====== Supplied material
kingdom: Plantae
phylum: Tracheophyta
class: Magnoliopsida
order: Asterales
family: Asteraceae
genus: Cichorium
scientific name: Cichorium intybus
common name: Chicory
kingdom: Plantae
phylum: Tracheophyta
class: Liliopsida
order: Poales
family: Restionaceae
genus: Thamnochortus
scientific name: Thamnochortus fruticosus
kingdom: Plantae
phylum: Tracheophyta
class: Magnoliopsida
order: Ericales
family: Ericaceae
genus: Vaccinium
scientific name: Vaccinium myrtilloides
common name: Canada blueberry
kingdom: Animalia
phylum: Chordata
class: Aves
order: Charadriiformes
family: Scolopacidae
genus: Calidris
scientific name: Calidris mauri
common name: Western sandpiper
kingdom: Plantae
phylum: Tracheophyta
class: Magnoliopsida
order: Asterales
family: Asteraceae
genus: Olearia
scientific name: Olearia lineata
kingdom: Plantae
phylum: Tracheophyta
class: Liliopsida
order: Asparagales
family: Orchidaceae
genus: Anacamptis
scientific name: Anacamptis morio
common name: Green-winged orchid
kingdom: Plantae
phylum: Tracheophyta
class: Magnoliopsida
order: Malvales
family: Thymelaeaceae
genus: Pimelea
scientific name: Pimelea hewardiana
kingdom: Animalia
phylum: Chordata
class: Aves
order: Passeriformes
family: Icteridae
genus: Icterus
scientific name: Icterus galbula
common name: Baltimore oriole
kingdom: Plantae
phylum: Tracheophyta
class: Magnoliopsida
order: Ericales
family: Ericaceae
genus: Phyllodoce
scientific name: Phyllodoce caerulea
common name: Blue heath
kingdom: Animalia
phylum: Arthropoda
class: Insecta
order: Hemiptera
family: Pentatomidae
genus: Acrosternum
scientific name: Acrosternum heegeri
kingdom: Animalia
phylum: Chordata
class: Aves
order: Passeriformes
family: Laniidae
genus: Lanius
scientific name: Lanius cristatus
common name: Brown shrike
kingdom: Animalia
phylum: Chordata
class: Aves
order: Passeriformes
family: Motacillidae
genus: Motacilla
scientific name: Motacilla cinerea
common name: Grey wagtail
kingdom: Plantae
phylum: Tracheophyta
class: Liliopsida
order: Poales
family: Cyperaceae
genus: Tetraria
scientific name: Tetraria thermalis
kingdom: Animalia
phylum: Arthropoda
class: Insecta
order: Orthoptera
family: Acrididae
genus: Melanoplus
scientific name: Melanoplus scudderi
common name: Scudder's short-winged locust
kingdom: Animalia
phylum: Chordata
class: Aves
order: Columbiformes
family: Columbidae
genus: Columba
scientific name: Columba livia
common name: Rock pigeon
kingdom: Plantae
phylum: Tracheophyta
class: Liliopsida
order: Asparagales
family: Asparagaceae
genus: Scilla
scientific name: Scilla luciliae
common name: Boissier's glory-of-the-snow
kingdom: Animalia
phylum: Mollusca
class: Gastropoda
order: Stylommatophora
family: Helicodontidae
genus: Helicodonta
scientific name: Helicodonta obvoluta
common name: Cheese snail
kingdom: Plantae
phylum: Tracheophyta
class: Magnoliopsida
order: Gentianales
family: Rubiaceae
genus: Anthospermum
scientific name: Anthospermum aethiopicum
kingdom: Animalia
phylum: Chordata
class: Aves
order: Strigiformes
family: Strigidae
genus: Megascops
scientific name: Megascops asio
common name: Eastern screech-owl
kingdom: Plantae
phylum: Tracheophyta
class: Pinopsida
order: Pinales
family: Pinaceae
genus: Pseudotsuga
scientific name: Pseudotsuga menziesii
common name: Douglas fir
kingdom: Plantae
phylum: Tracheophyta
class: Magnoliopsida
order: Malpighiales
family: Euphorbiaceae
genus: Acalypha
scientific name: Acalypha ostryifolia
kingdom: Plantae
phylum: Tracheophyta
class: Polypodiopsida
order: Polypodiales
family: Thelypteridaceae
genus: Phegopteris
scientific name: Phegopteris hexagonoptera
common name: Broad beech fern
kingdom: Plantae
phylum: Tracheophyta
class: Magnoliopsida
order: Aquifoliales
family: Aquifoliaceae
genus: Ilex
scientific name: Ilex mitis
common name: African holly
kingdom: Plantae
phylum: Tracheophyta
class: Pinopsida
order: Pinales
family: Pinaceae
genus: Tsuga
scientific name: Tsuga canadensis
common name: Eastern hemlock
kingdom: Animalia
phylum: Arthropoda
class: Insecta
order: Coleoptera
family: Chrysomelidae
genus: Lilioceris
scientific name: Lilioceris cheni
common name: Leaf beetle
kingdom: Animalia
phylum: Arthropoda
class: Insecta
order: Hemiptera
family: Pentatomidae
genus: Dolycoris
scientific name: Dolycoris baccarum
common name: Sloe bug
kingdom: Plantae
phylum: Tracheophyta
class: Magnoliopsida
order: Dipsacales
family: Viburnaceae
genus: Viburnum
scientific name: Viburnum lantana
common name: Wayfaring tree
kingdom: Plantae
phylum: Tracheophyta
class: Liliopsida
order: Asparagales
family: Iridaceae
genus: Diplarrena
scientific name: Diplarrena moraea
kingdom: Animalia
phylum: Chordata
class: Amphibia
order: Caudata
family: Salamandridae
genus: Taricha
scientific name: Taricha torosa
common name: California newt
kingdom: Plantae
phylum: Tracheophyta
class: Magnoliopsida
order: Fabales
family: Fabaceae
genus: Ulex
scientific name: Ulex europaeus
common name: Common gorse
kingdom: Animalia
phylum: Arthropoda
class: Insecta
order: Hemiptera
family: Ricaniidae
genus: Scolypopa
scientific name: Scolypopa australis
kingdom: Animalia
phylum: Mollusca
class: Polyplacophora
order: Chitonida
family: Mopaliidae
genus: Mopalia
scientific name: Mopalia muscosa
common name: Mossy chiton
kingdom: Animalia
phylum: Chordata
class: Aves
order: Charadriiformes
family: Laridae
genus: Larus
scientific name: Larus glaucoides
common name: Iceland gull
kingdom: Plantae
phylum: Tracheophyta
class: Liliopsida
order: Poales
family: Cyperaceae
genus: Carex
============
**The problem**.
Could you give these rows again with "common name" substituted by "vernacular name" throughout, keeping everything else unchanged?

**The reply**.
kingdom: Plantae
phylum: Tracheophyta
class: Magnoliopsida
order: Asterales
family: Asteraceae
genus: Cichorium
scientific name: Cichorium intybus
vernacular name: Chicory
kingdom: Plantae
phylum: Tracheophyta
class: Liliopsida
order: Poales
family: Restionaceae
genus: Thamnochortus
scientific name: Thamnochortus fruticosus
kingdom: Plantae
phylum: Tracheophyta
class: Magnoliopsida
order: Ericales
family: Ericaceae
genus: Vaccinium
scientific name: Vaccinium myrtilloides
vernacular name: Canada blueberry
kingdom: Animalia
phylum: Chordata
class: Aves
order: Charadriiformes
family: Scolopacidae
genus: Calidris
scientific name: Calidris mauri
vernacular name: Western sandpiper
kingdom: Plantae
phylum: Tracheophyta
class: Magnoliopsida
order: Asterales
family: Asteraceae
genus: Olearia
scientific name: Olearia lineata
kingdom: Plantae
phylum: Tracheophyta
class: Liliopsida
order: Asparagales
family: Orchidaceae
genus: Anacamptis
scientific name: Anacamptis morio
vernacular name: Green-winged orchid
kingdom: Plantae
phylum: Tracheophyta
class: Magnoliopsida
order: Malvales
family: Thymelaeaceae
genus: Pimelea
scientific name: Pimelea hewardiana
kingdom: Animalia
phylum: Chordata
class: Aves
order: Passeriformes
family: Icteridae
genus: Icterus
scientific name: Icterus galbula
vernacular name: Baltimore oriole
kingdom: Plantae
phylum: Tracheophyta
class: Magnoliopsida
order: Ericales
family: Ericaceae
genus: Phyllodoce
scientific name: Phyllodoce caerulea
vernacular name: Blue heath
kingdom: Animalia
phylum: Arthropoda
class: Insecta
order: Hemiptera
family: Pentatomidae
genus: Acrosternum
scientific name: Acrosternum heegeri
kingdom: Animalia
phylum: Chordata
class: Aves
order: Passeriformes
family: Laniidae
genus: Lanius
scientific name: Lanius cristatus
vernacular name: Brown shrike
kingdom: Animalia
phylum: Chordata
class: Aves
order: Passeriformes
family: Motacillidae
genus: Motacilla
scientific name: Motacilla cinerea
vernacular name: Grey wagtail
kingdom: Plantae
phylum: Tracheophyta
class: Liliopsida
order: Poales
family: Cyperaceae
genus: Tetraria
scientific name: Tetraria thermalis
kingdom: Animalia
phylum: Arthropoda
class: Insecta
order: Orthoptera
family: Acrididae
genus: Melanoplus
scientific name: Melanoplus scudderi
vernacular name: Scudder's short-winged locust
kingdom: Animalia
phylum: Chordata
class: Aves
order: Columbiformes
family: Columbidae
genus: Columba
scientific name: Columba livia
vernacular name: Rock pigeon
kingdom: Plantae
phylum: Tracheophyta
class: Liliopsida
order: Asparagales
family: Asparagaceae
genus: Scilla
scientific name: Scilla luciliae
vernacular name: Boissier's glory-of-the-snow
kingdom: Animalia
phylum: Mollusca
class: Gastropoda
order: Stylommatophora
family: Helicodontidae
genus: Helicodonta
scientific name: Helicodonta obvoluta
vernacular name: Cheese snail
kingdom: Plantae
phylum: Tracheophyta
class: Magnoliopsida
order: Gentianales
family: Rubiaceae
genus: Anthospermum
scientific name: Anthospermum aethiopicum
kingdom: Animalia
phylum: Chordata
class: Aves
order: Strigiformes
family: Strigidae
genus: Megascops
scientific name: Megascops asio
vernacular name: Eastern screech-owl
kingdom: Plantae
phylum: Tracheophyta
class: Pinopsida
order: Pinales
family: Pinaceae
genus: Pseudotsuga
scientific name: Pseudotsuga menziesii
vernacular name: Douglas fir
kingdom: Plantae
phylum: Tracheophyta
class: Magnoliopsida
order: Malpighiales
family: Euphorbiaceae
genus: Acalypha
scientific name: Acalypha ostryifolia
kingdom: Plantae
phylum: Tracheophyta
class: Polypodiopsida
order: Polypodiales
family: Thelypteridaceae
genus: Phegopteris
scientific name: Phegopteris hexagonoptera
vernacular name: Broad beech fern
kingdom: Plantae
phylum: Tracheophyta
class: Magnoliopsida
order: Aquifoliales
family: Aquifoliaceae
genus: Ilex
scientific name: Ilex mitis
vernacular name: African holly
kingdom: Plantae
phylum: Tracheophyta
class: Pinopsida
order: Pinales
family: Pinaceae
genus: Tsuga
scientific name: Tsuga canadensis
vernacular name: Eastern hemlock
kingdom: Animalia
phylum: Arthropoda
class: Insecta
order: Coleoptera
family: Chrysomelidae
genus: Lilioceris
scientific name: Lilioceris cheni
vernacular name: Leaf beetle
kingdom: Animalia
phylum: Arthropoda
class: Insecta
order: Hemiptera
family: Pentatomidae
genus: Dolycoris
scientific name: Dolycoris baccarum
vernacular name: Sloe bug
kingdom: Plantae
phylum: Tracheophyta
class: Magnoliopsida
order: Dipsacales
family: Viburnaceae
genus: Viburnum
scientific name: Viburnum lantana
vernacular name: Wayfaring tree
kingdom: Plantae
phylum: Tracheophyta
class: Liliopsida
order: Asparagales
family: Iridaceae
genus: Diplarrena
scientific name: Diplarrena moraea
kingdom: Animalia
phylum: Chordata
class: Amphibia
order: Caudata
family: Salamandridae
genus: Taricha
scientific name: Taricha torosa
vernacular name: California newt
kingdom: Plantae
phylum: Tracheophyta
class: Magnoliopsida
order: Fabales
family: Fabaceae
genus: Ulex
scientific name: Ulex europaeus
vernacular name: Common gorse
kingdom: Animalia
phylum: Arthropoda
class: Insecta
order: Hemiptera
family: Ricaniidae
genus: Scolypopa
scientific name: Scolypopa australis
kingdom: Animalia
phylum: Mollusca
class: Polyplacophora
order: Chitonida
family: Mopaliidae
genus: Mopalia
scientific name: Mopalia muscosa
vernacular name: Mossy chiton
kingdom: Animalia
phylum: Chordata
class: Aves
order: Charadriiformes
family: Laridae
genus: Larus
scientific name: Larus glaucoides
vernacular name: Iceland gull
kingdom: Plantae
phylum: Tracheophyta
class: Liliopsida
order: Poales
family: Cyperaceae
genus: Carex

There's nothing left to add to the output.